Work task:
Entries follow. Give back exactly the lines starting at the one containing "Browse wedding invitations" and ending at the one containing "Select wedding decorations", and no other lines.

# # #

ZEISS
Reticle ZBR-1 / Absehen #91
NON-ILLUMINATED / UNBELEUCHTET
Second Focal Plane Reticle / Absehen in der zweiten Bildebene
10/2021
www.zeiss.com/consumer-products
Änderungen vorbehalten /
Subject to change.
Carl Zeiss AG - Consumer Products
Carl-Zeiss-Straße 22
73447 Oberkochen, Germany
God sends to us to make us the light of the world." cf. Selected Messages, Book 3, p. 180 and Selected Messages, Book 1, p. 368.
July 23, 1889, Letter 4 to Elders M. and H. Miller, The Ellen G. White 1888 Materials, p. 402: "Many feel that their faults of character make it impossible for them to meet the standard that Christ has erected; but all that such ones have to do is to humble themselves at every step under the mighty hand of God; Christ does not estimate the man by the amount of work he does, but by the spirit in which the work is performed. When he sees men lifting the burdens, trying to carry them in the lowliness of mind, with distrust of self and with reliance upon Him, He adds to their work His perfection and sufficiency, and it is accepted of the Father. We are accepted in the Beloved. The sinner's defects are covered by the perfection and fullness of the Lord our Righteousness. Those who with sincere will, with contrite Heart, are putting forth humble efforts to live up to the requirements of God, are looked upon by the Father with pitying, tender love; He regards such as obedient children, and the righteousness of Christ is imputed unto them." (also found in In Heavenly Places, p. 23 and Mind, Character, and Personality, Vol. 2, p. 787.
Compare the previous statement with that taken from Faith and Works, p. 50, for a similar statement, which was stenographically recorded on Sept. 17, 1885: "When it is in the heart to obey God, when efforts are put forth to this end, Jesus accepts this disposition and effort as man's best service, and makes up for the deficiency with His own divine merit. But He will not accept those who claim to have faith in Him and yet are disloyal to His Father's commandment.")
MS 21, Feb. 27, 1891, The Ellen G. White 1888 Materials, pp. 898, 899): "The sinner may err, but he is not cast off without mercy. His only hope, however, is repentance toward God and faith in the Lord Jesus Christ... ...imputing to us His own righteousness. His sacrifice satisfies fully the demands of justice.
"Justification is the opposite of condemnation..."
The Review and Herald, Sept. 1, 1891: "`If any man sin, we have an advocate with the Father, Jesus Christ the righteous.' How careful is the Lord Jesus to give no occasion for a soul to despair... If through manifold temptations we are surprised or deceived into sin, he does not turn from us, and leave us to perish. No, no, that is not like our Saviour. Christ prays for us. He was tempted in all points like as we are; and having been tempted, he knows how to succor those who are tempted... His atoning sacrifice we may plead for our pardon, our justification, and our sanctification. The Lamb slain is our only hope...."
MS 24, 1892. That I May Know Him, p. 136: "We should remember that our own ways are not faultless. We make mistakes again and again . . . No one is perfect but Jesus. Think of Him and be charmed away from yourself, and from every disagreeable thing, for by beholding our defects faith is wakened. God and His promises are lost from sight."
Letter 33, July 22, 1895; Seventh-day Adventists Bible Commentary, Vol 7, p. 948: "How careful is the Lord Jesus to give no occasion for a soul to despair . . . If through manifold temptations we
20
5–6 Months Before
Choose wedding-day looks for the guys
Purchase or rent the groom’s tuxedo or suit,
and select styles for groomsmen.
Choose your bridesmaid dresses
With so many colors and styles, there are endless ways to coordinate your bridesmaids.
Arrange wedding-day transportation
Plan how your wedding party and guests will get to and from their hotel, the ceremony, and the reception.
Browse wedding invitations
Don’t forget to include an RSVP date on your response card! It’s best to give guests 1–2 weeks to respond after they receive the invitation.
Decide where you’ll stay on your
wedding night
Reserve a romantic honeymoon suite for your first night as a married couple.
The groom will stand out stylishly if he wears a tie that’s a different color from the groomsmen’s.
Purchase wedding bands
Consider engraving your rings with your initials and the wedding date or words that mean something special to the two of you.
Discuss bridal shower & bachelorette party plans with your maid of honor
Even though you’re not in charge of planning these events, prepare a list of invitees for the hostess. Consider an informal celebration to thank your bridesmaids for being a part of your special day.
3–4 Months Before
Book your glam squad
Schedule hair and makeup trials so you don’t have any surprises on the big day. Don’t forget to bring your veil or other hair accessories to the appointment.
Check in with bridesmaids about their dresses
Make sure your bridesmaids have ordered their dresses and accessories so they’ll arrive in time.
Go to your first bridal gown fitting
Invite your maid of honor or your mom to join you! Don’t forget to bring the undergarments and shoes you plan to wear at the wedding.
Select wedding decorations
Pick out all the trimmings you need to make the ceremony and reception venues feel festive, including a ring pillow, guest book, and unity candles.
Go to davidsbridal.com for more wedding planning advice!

# # #

Task answer:
Browse wedding invitations
Don’t forget to include an RSVP date on your response card! It’s best to give guests 1–2 weeks to respond after they receive the invitation.
Decide where you’ll stay on your
wedding night
Reserve a romantic honeymoon suite for your first night as a married couple.
The groom will stand out stylishly if he wears a tie that’s a different color from the groomsmen’s.
Purchase wedding bands
Consider engraving your rings with your initials and the wedding date or words that mean something special to the two of you.
Discuss bridal shower & bachelorette party plans with your maid of honor
Even though you’re not in charge of planning these events, prepare a list of invitees for the hostess. Consider an informal celebration to thank your bridesmaids for being a part of your special day.
3–4 Months Before
Book your glam squad
Schedule hair and makeup trials so you don’t have any surprises on the big day. Don’t forget to bring your veil or other hair accessories to the appointment.
Check in with bridesmaids about their dresses
Make sure your bridesmaids have ordered their dresses and accessories so they’ll arrive in time.
Go to your first bridal gown fitting
Invite your maid of honor or your mom to join you! Don’t forget to bring the undergarments and shoes you plan to wear at the wedding.
Select wedding decorations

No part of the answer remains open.